The publishing industry is going through the same thing that the music industry did 10 years ago and we are seeing the exact same predictions that we saw back them. Those predictions, none of which came true, are about as likely to be accurate this time around. There was a lot of "at last those evil record companies are going to get what's coming to them".

In the music industry, we saw the market splinter quite a bit. The old record companies still exist and still make money, but there are many more options available to musicians. Some artists started up their own record label, something that had be an option for the big names, but finally became an option for the smaller artists as equipment costs went down and distribution options opened up. Before touring was a way of getting your latest record noticed, now artists make significant money touring Other bands make money on YouTube, via web pages, via streaming music, all sorts of ways. It's a very different landscape, but artists still make money and many of the same players are still around.

That's the process that the publishing industry is starting to go through. It's not real surprising that book sales in stores are down, because people are buying books online, are buying ebooks and the audiobook industry is booming. I'll buy both an ebook and an audiobook, but I suspect that I'm very much in the minority for that.

As technology and laws change, I expect that we will see the market fracture even more. The big name publishers will still be around, but I suspect there will be a lot of smaller publishers out there.
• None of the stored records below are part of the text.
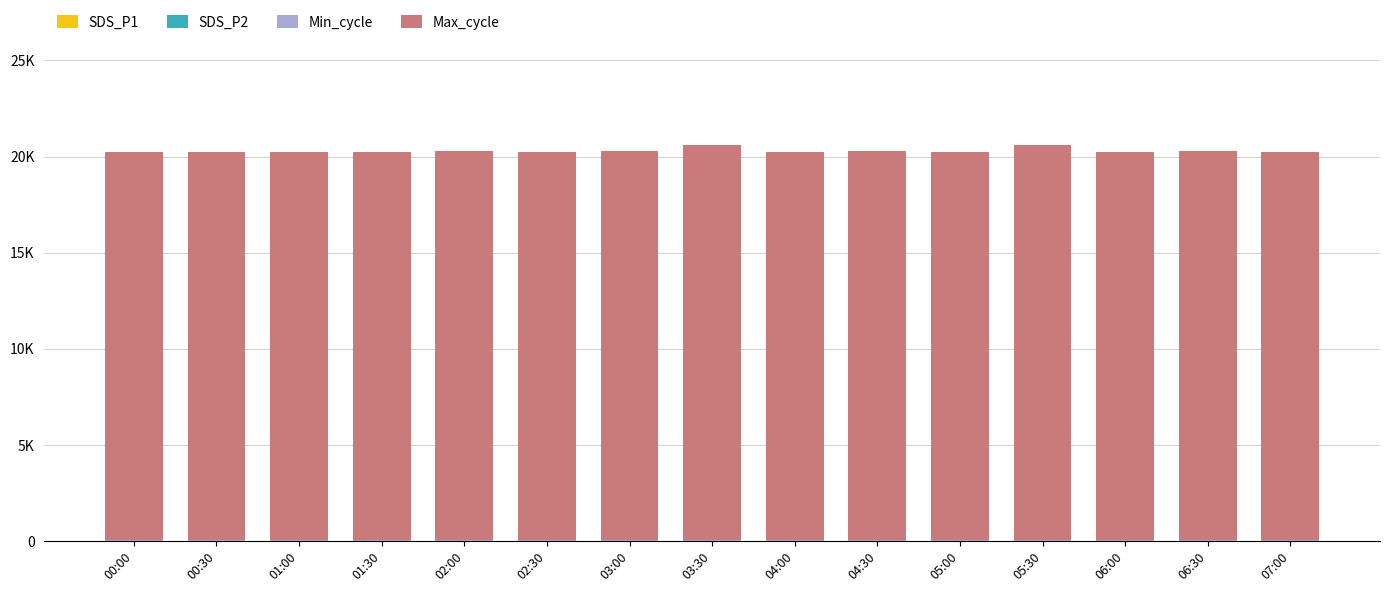

Which has a higher value, 05:00 or 06:00?

06:00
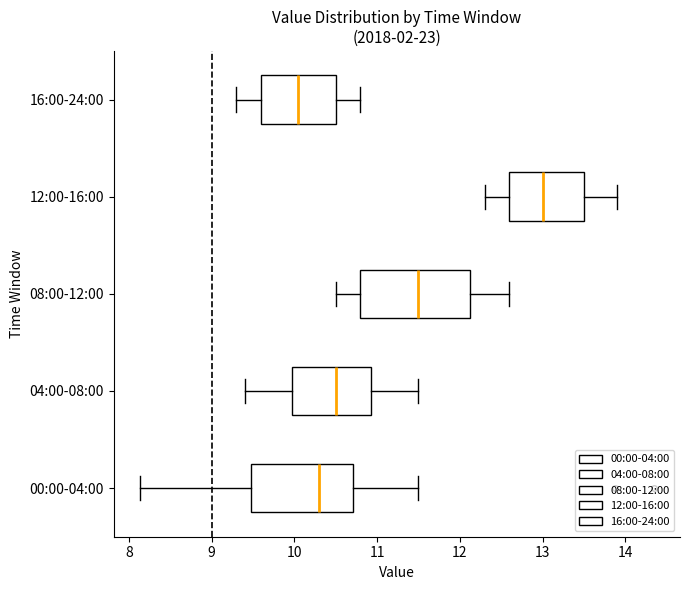

Which box's median line is the furthest to the right?

12:00-16:00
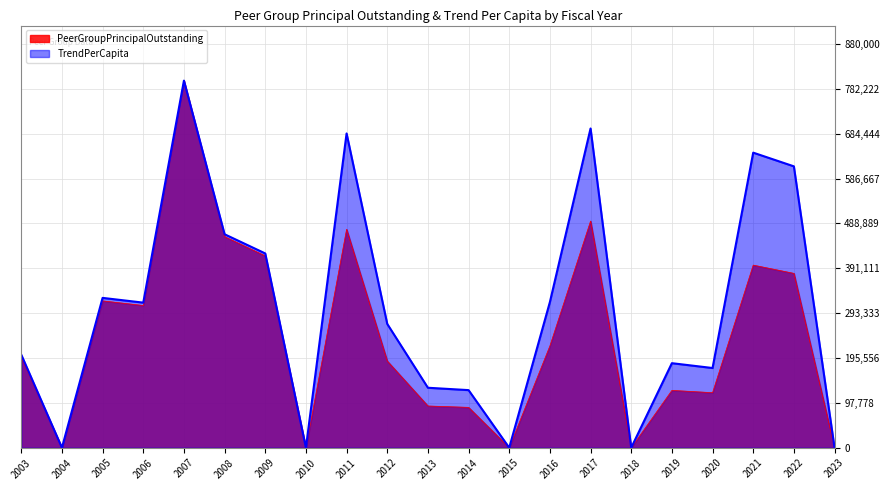

The TrendPerCapita series shows 130720.9 at 2013. True or false?

True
Print on Demand is more and more affordable and better quality. We see more and more authors experiment with self publishing and different types of media. Authors are figuring out a lot of different ways to make money, and for the most part, it's all very hard to measure. We see the same issue in political polling. Polls are frequently wildly inaccurate because many of the assumptions baked into the polls are no longer accurate. People who estimate books sales have the same issue. Many of the assumptions that are baked into their models aren't particularly accurate.
No doubt you are correct. The hostility you see to the big publishers here stems from their actions to stymie the e-book market when it was just beginning to flourish.

You would think they would have watched what happened with the record companies and learned a lesson from it. They learned alright. But their reaction was way off, forcing popular bookselling sites to close and making Amazon even more powerful (the exact opposite of what they were trying to do),

I still think we need the big publishers and it does feel like less of a crapshoot buying a book from a new author published by them than one that is self published. They serve a purpose.